Прошло ещё некоторое время, и Гордеев, обременённый уже не только женой, но и крохой-дочерью, по службе перебрался на сто с лишним километров западнее, в Бельцы.
Городок оказался маленький, но шумный. Ни румынской, ни украинской, ни тем паче русской речи не слыхать, зато идиш с лихвой восполнял недостачу: громогласно выплёскивался за пороги лавочек и щедро лился из распахнутых окон невзрачных домишек. Рынок певуче гомонил им, а у дверей синагог он вулканически клокотал, то бессильно стихая, то снова взрываясь негодованием…
Новая власть вводила новые порядки: еврейские организации закрылись, сионистская деятельность объявлена вне закона, школы на иврите прекратили своё существование, но идиш почему-то не подвергся преследованиям.
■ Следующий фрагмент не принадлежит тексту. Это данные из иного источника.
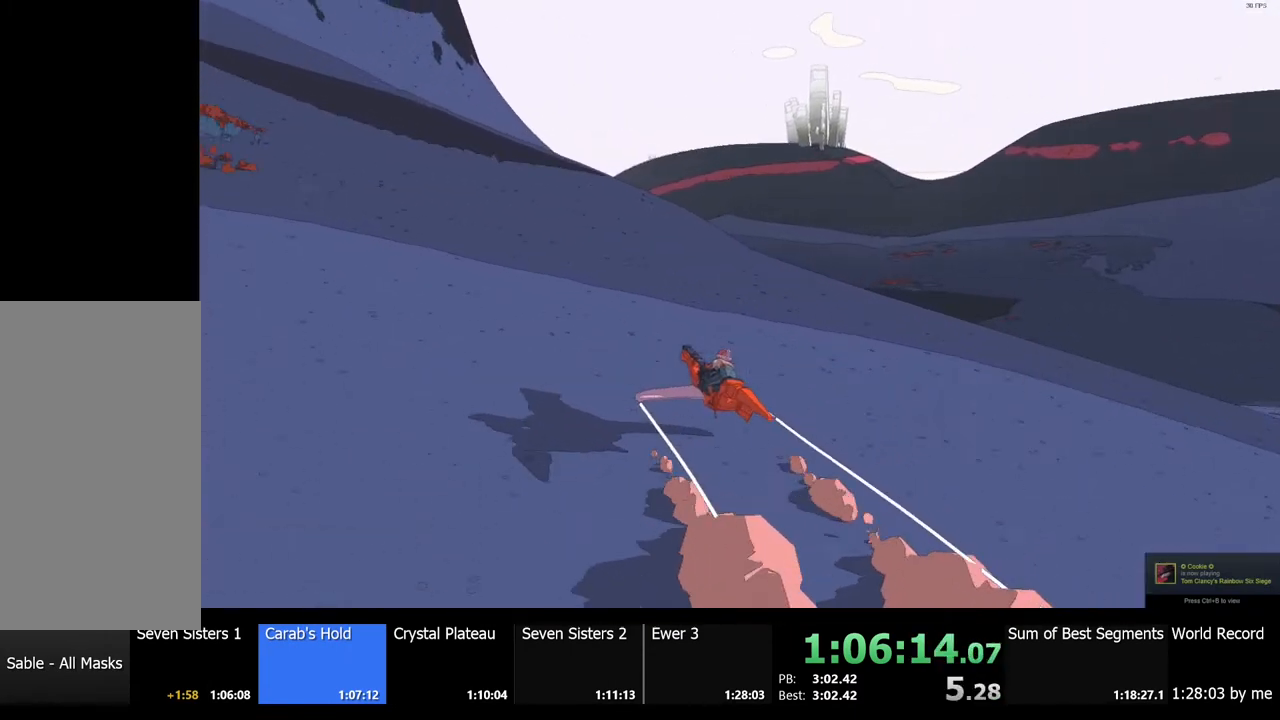
{"keys": ["w"], "mouse": [], "events": []}
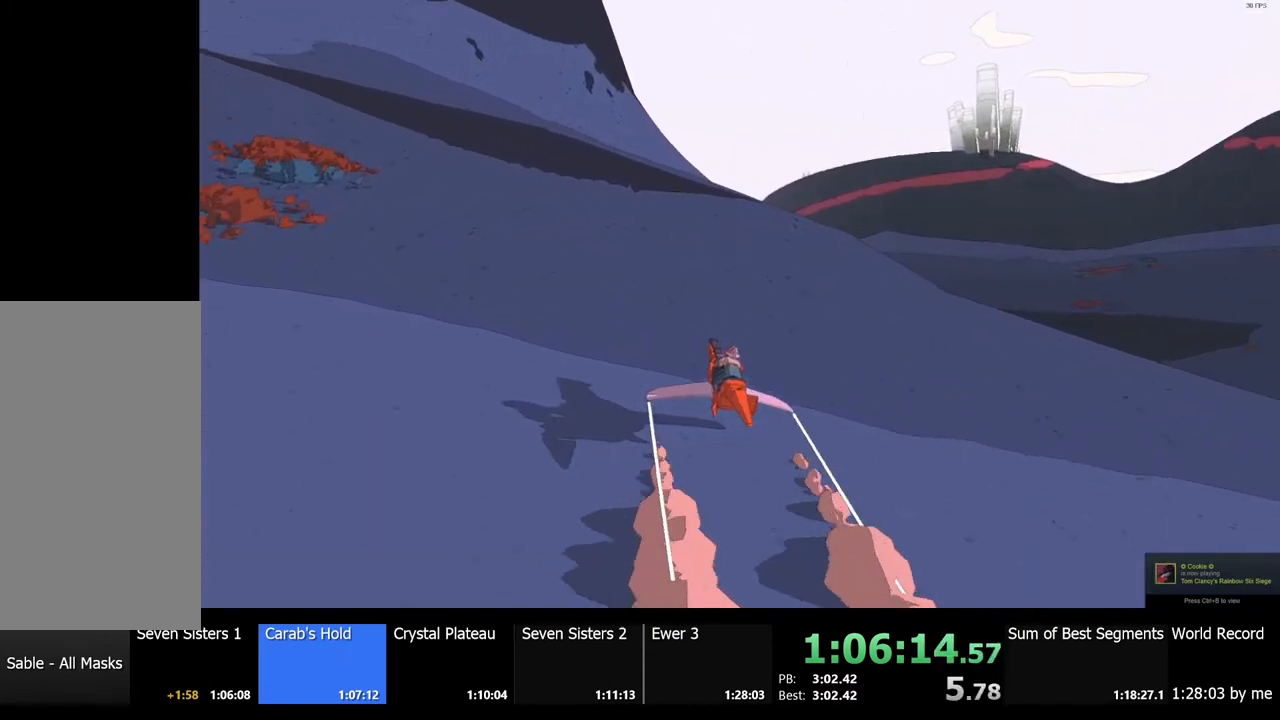
{"keys": ["w"], "mouse": [], "events": [[300, "d", "down"], [500, "d", "up"]]}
Ночи стали неспокойные: то тут, то там что-то гудело и топало, лязгало и грюкало, и стучало прикладами, и вскрикивало, и плакало, и голосило, и шикало. Ничто по отдельности не наводило на мысль, что это такое может быть, – а это было чмоканье и сёрбанье, с каким гигантская ночная жаба схлюпывала ещё одного врага советской власти. Напрасно тот хотел утаиться; тщетность его подлых усилий доказывалась тем, что скоро враг – когда в одиночку, а когда и со всей семьёй – становился насельцем влекущегося на восток вагонзака…
Меньше чем через год началась война – и наступили такие времена, по сравнению с которыми жестокость советских выглядела милой щекоткой.
Как именно бабушка Фаина переживала румынскую оккупацию, Василий Степанович в своё время не поинтересовался, теперь же спросить давно было не у кого.
* * *Что касается Гордеева, то ему и правда удалось дойти до Берлина.
История умалчивала, каких именно чинов он достиг.
Василий Степанович, по обыкновению, разводил руками и пырхал междометиями. Правда, имелись точные сведения, что по окончании войны Гордеева направили в Киевскую ВПШ. Исходя из этого и использовав самые общие знания жизни, мы с Василием Степановичем решили, что он закончил войну майором. «Лейтенанта бы не послали, – рассуждал Василий Степанович. – И полковнику там делать нечего. Капитан? Не знаю… Майор он был, как пить дать майор!»
Следовало заключить, что военная судьба Гордеева повернулась благоприятно: и жив остался, и карьеру сделал.
Что же касается Фаины, то её доля по любым меркам складывалась несчастливо.
До войны всё было хорошо. И ребёнок у неё рос, и муж на виду, хотя служба у него была, конечно, нервная.
Когда же началась война, всё обрушилось так быстро, что они и проститься толком не успели.
Ни о чём таком Гордеев прежде ей не говорил. Да никто ни о чём подобном прежде и подумать не мог. Все знали, что в случае чего Красная армия остановит вероломного врага, после чего перейдёт в безусловное наступление.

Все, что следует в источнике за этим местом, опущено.